◆ Exercise directions ◆
Please return the whole listing exactly.

◆ Records shown ◆
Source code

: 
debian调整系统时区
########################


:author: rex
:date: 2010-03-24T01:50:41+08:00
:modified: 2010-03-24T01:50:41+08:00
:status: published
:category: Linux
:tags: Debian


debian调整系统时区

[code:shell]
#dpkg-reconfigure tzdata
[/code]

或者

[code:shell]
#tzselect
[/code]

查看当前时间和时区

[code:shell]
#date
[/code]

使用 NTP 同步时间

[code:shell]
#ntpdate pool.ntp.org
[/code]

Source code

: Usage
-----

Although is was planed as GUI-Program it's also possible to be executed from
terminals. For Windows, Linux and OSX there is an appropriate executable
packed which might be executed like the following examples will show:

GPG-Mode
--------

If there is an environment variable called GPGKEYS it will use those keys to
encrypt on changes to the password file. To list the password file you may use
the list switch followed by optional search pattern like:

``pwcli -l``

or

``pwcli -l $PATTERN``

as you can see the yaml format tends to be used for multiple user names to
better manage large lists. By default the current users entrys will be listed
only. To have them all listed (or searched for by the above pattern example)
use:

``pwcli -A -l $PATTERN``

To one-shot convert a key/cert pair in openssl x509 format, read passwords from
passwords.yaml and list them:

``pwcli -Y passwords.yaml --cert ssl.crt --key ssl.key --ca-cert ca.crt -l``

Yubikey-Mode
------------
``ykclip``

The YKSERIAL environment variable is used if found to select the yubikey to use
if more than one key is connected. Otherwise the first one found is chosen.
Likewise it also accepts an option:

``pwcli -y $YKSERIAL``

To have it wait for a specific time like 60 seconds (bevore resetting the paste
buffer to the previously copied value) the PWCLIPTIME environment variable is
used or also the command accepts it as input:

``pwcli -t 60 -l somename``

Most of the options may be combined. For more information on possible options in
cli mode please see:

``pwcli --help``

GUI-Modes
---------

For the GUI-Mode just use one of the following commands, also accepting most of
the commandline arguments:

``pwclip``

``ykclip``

◆ Answer for the task ◆
Source code

: 
debian调整系统时区
########################


:author: rex
:date: 2010-03-24T01:50:41+08:00
:modified: 2010-03-24T01:50:41+08:00
:status: published
:category: Linux
:tags: Debian


debian调整系统时区

[code:shell]
#dpkg-reconfigure tzdata
[/code]

或者

[code:shell]
#tzselect
[/code]

查看当前时间和时区

[code:shell]
#date
[/code]

使用 NTP 同步时间

[code:shell]
#ntpdate pool.ntp.org
[/code]

Source code

: Usage
-----

Although is was planed as GUI-Program it's also possible to be executed from
terminals. For Windows, Linux and OSX there is an appropriate executable
packed which might be executed like the following examples will show:

GPG-Mode
--------

If there is an environment variable called GPGKEYS it will use those keys to
encrypt on changes to the password file. To list the password file you may use
the list switch followed by optional search pattern like:

``pwcli -l``

or

``pwcli -l $PATTERN``

as you can see the yaml format tends to be used for multiple user names to
better manage large lists. By default the current users entrys will be listed
only. To have them all listed (or searched for by the above pattern example)
use:

``pwcli -A -l $PATTERN``

To one-shot convert a key/cert pair in openssl x509 format, read passwords from
passwords.yaml and list them:

``pwcli -Y passwords.yaml --cert ssl.crt --key ssl.key --ca-cert ca.crt -l``

Yubikey-Mode
------------
``ykclip``

The YKSERIAL environment variable is used if found to select the yubikey to use
if more than one key is connected. Otherwise the first one found is chosen.
Likewise it also accepts an option:

``pwcli -y $YKSERIAL``

To have it wait for a specific time like 60 seconds (bevore resetting the paste
buffer to the previously copied value) the PWCLIPTIME environment variable is
used or also the command accepts it as input:

``pwcli -t 60 -l somename``

Most of the options may be combined. For more information on possible options in
cli mode please see:

``pwcli --help``

GUI-Modes
---------

For the GUI-Mode just use one of the following commands, also accepting most of
the commandline arguments:

``pwclip``

``ykclip``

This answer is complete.